In reality, this reflects a misunderstanding of the very concepts of oppression and injustice. Those who believe that Taliban repression affects everyone equally fail to examine the nature of oppression in sufficient depth.
There are two forms of oppression. The first is general oppression, in which a political authority imposes policies on society as a whole, affecting citizens as individuals regardless of their ethnic background. Examples include depriving girls of access to education or imposing the wearing of beards and turbans on the population at large.
However, there is another form of oppression—one based on ethnic discrimination. In this case, the victim is identified in advance. A particular ethnic community becomes the target of repression precisely because of its ethnic identity.
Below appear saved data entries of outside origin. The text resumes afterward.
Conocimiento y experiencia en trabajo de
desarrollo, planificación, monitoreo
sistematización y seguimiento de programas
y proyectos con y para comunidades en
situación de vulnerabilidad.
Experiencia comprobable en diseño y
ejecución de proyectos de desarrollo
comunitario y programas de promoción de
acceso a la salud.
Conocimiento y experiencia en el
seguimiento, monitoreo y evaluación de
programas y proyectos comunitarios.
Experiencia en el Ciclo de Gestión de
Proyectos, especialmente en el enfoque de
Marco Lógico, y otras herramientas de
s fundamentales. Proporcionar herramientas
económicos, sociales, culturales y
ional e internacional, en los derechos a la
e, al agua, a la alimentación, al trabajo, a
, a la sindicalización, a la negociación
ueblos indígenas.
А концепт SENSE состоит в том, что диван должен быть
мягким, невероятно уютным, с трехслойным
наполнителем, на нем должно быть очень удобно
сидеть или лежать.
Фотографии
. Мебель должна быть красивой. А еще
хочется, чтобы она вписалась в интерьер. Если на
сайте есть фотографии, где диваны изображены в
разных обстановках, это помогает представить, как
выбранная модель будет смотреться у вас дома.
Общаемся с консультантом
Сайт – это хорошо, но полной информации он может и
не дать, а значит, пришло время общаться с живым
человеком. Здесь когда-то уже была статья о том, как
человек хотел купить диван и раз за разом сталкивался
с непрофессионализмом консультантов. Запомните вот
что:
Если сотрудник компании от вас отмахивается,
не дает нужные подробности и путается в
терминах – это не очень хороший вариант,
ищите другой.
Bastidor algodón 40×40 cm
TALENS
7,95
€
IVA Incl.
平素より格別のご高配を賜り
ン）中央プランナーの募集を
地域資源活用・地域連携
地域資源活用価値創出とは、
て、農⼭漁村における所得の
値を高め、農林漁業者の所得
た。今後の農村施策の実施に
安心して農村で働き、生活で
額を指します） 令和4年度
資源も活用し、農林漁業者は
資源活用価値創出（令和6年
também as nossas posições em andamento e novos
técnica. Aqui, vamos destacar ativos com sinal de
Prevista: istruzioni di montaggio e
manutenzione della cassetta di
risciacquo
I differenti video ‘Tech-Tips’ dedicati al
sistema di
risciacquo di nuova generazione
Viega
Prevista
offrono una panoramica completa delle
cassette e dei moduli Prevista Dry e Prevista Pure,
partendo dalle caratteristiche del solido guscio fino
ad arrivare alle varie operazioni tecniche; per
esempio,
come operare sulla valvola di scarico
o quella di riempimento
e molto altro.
Oppression in this sense can also be divided into two forms: individual and collective.
At the individual level, a Tajik, Hazara, Uzbek, or member of another ethnic community may face discrimination simply because of the ethnic identity recorded in official documents and may be deprived of certain rights and opportunities. For example, a Tajik, Hazara, Uzbek, or representative of another non-Pashtun group may be barred from holding positions such as Minister of Defense or Minister of Interior.
At the collective level, ethnic oppression means that specific communities are exposed to the threat of genocide, forced displacement, land confiscation, and the destruction of their cultural and identity-based heritage, including intangible cultural assets.
It can be argued that this is the most serious form of oppression. Owing to its scale, severity, and systematic nature, it is recognized as a crime under international law, and those responsible should be prosecuted before international judicial bodies.
This is precisely the type of oppression that the Taliban imposes upon Tajiks, Hazaras, and Uzbeks. Pashtuns, by contrast, do not face comparable forms of collective pressure from the Taliban. This helps explain why Pashtun opposition to the Taliban is often more restrained and less intense. The Pashtun population does not experience the same scale of repression under Taliban rule. The harm inflicted upon them by the regime is perceived as less severe and more bearable.
As a result, a genuine common understanding rarely emerges between Pashtun and non-Pashtun opponents of the Taliban. Their experiences of suffering are different, and consequently, their perceptions of events and their political assessments differ as well.
In a situation where non-Pashtun communities find themselves facing such conditions, there are essentially only two possible options.
The first is that international institutions of justice come to their aid. Yet this is not happening. The world is far from being so just that one can reasonably expect the suffering of oppressed peoples in one corner of the globe to be remedied by champions of justice located in another.
The second option is for the oppressed communities to defend themselves. In the author's view, nonviolent self-defense is likewise unlikely to produce the desired outcome. Therefore, forces that claim to be fighting the Taliban must position themselves as defenders of the oppressed in an ethnic and identity-based sense. Without such a framework, it is impossible to mobilize the victims of injustice in the struggle for their rights. And what could be more effective than the direct participation of the oppressed themselves in a justice movement?
Ultimately, one question remains unanswered: do you, as a political force opposed to the Taliban, truly understand the nature of oppression in its ethnic dimension? Do you regard yourself as part of the communities subjected to discrimination and persecution? Do you feel their pain as your own? If such understanding and solidarity are absent, it is difficult to expect a genuine commitment to an ethnic and identity-based narrative of resistance against the Taliban.